== Page extract ==

......

Postby yyy » 20 May 2016, 12:29

Abacus wrote:There is nothing in the labor law that says an employee must pay a fee to leave a contract. It does directly say that an employer must allow an employee to leave a contract early though. If you agreed to a penalty then you would have to pay that but they can't deduct that from your paycheck.

In the Labor Standards Act (Art. 15), it says you have the right to leave a non-fixed term contract with notice (10 to 30 days depending on how long you've worked, or 0 days if less than 3 months) or a fixed term contract after 3 years with 30 days' notice. (Again, this is only if you can't prove a violation as in Art. 14.)

The Civil Code still applies when the LSA applies (though any conditions in the LSA more favorable to the employee override the CC), and of course it also applies when the LSA doesn't, unless the relationship is not employment (i.e. it's independent contracting of one sort or another).

Civil Code Art. 488
If the duration of hire of services is fixed, the contract of hire of services terminates with the end of that duration.

......

== Work instruction A ==
Duplicate the stretch of the forum post from "In the Labor Standards" through "sort or another).".
== Work instruction B ==
Answer these questions using the forum post:
(i) Under the Labor Standards Act (Art. 15), how much notice is needed to leave a fixed term contract after 3 years?
(ii) If an employee agreed to a penalty, what does the quoted post say the employer can't do with it?
(iii) According to Civil Code Art. 488, when does a contract of hire of services with a fixed duration terminate?
The listing that comes next has no connection to the forum post.

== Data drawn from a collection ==
......

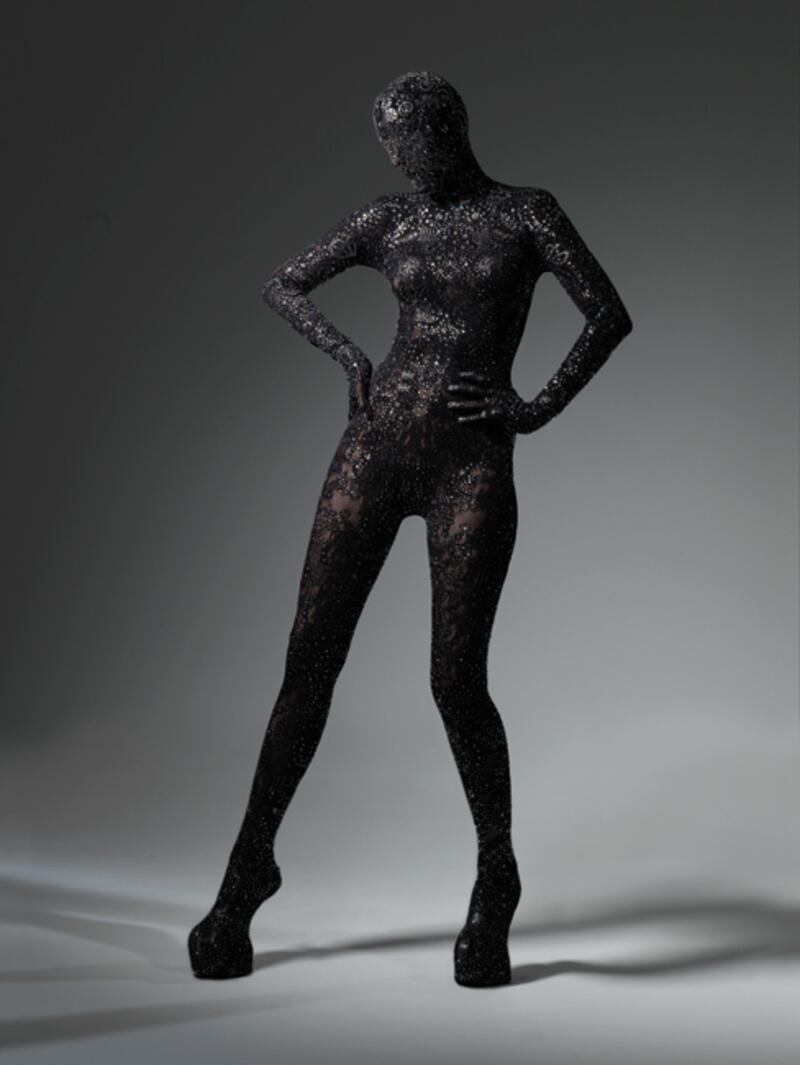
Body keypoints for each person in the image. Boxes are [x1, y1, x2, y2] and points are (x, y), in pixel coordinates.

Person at [188, 70, 633, 988]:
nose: (396, 159)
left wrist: (534, 406)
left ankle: (496, 874)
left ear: (447, 128)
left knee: (454, 680)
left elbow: (607, 313)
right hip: (375, 447)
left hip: (472, 462)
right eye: (387, 145)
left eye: (405, 140)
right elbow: (284, 283)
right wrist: (347, 352)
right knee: (308, 662)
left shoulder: (525, 213)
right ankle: (245, 874)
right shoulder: (388, 220)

......

== Exercise output A ==
In the Labor Standards Act (Art. 15), it says you have the right to leave a non-fixed term contract with notice (10 to 30 days depending on how long you've worked, or 0 days if less than 3 months) or a fixed term contract after 3 years with 30 days' notice. (Again, this is only if you can't prove a violation as in Art. 14.)

The Civil Code still applies when the LSA applies (though any conditions in the LSA more favorable to the employee override the CC), and of course it also applies when the LSA doesn't, unless the relationship is not employment (i.e. it's independent contracting of one sort or another).

== Exercise output B ==
(i) 30 days' notice.
(ii) Deduct it from the employee's paycheck.
(iii) It terminates with the end of that duration.